◆ The data
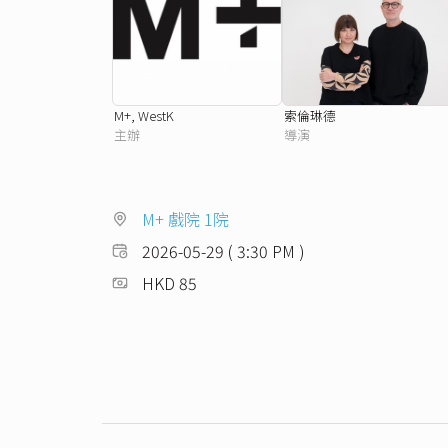
M+, WestK
索倫琳德
主辦
導演
M+ 戲院 1院
2026-05-29 ( 3:30 PM )
HKD 85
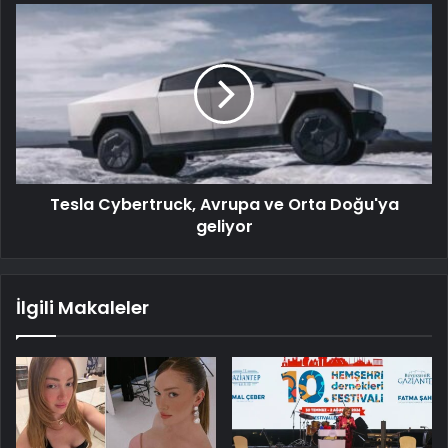
Tesla Cybertruck, Avrupa ve Orta Doğu'ya
geliyor
İlgili Makaleler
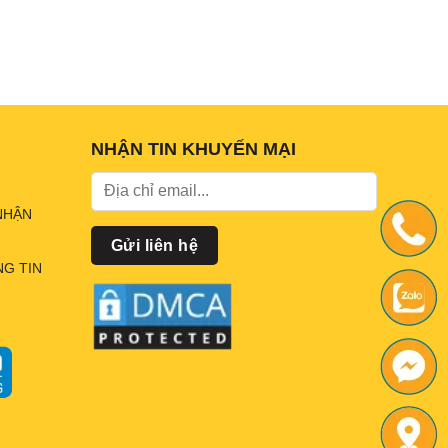
NHẬN TIN KHUYẾN MẠI
NHẬN
G TIN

◆ Problem requirements
Could you repeat the records word for word, from the line containing "Tesla Cybertruck, Avrupa ve Orta Doğu'ya" through the end of the records, leaving the pictures out?

◆ Solution to this exercise
Tesla Cybertruck, Avrupa ve Orta Doğu'ya
geliyor
İlgili Makaleler
NHẬN TIN KHUYẾN MẠI
NHẬN
G TIN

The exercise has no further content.